Quantitative risk assessment required for safety calculations plays an important role in decision making at design, development, installation., deployment, and maintenance of systems. To mitigate against catastrophic accidents in chemical plants, a variety of protective systems, such as Safety Instrumented Systems, are implemented on processing units operating under hazardous conditions. The availability of protective systems is therefore highly critical and is dependent not only on its structural properties but also on the associated maintenance strategies. A number of models have been developed but many have been based on modelling very few protective devices, usually placed in series, and on basic configurations.
In reality, such protective systems have many redundant devices operating in parallel and requiring so many to work for the system to work, for example 2-out-of-3 pumps to manage the excess leakage of a given fluid. More often than not, a protective system does not consist of a single Unit, but several Units placed in a variety of configurations which are optimised in such a way to guaranty maximum availability. Such configurations are best represented with a corresponding fault tree which can readily include majority voting gates. There are many other complications, which make the calculations particularly complex, and which therefore require a new methodology.

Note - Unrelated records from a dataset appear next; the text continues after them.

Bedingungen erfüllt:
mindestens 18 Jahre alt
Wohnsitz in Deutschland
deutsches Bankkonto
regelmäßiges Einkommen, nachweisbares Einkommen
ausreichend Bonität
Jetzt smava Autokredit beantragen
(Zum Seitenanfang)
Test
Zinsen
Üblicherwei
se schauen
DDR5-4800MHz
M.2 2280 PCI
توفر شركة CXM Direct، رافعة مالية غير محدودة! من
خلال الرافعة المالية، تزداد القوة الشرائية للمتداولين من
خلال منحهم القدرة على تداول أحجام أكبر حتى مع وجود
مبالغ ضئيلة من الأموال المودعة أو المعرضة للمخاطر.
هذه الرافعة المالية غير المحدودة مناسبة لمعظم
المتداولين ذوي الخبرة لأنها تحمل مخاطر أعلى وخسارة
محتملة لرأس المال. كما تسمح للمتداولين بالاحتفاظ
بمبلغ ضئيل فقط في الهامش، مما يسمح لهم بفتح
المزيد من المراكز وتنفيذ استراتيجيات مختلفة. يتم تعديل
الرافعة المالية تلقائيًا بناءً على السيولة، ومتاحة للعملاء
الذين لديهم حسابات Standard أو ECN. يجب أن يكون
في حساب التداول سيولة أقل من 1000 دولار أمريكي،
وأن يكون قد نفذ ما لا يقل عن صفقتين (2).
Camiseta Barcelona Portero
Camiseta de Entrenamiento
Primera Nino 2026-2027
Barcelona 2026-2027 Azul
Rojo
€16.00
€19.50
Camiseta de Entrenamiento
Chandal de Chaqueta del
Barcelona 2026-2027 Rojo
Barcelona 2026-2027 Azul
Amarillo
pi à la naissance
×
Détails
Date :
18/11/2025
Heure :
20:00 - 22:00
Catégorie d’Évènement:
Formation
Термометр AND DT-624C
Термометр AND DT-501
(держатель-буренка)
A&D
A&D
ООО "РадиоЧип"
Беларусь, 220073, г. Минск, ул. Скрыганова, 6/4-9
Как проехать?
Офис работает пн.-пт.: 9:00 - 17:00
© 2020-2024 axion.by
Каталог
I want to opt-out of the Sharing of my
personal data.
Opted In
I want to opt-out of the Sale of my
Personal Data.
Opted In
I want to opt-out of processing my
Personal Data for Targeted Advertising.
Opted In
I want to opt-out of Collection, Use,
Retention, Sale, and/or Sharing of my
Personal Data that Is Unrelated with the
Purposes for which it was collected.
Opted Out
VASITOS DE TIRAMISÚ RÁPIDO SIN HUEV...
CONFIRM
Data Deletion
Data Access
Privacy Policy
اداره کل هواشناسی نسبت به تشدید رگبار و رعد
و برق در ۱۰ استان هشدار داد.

For example, the unavailability of the protective system should be quantified by considering the Probability of Failure on Demand (PFD) not only for low but also for high demand rates. Additionally, the safety provided by the protective system must take into account several other factors, including differing repair rates of components, along with various periodic proof test intervals (including staggered ones which are common in many safety systems). Another complication is how to model a failed redundant component having been revealed or otherwise during a test or a demand and whether that component is repaired immediately or at the beginning of the next available opportunity. If such a repair is carried, an estimate of the risk involved in repairing the system online or offline would be critical to know. Finally, in complex protective systems consisting of many components and with the view to maximising the availability of the protective system, the availability of more than one repair crew would be another important factor to consider in the calculations.
The aim of this research is to use advanced Markov Models to solve all the above complications in complex installations, and compute the probability of failure on demand as accurately as possible. Advanced mathematical modelling and numerical analyses methods would be required to carry out the calculations, which would need to be verified using Monte Carlo simulation methods.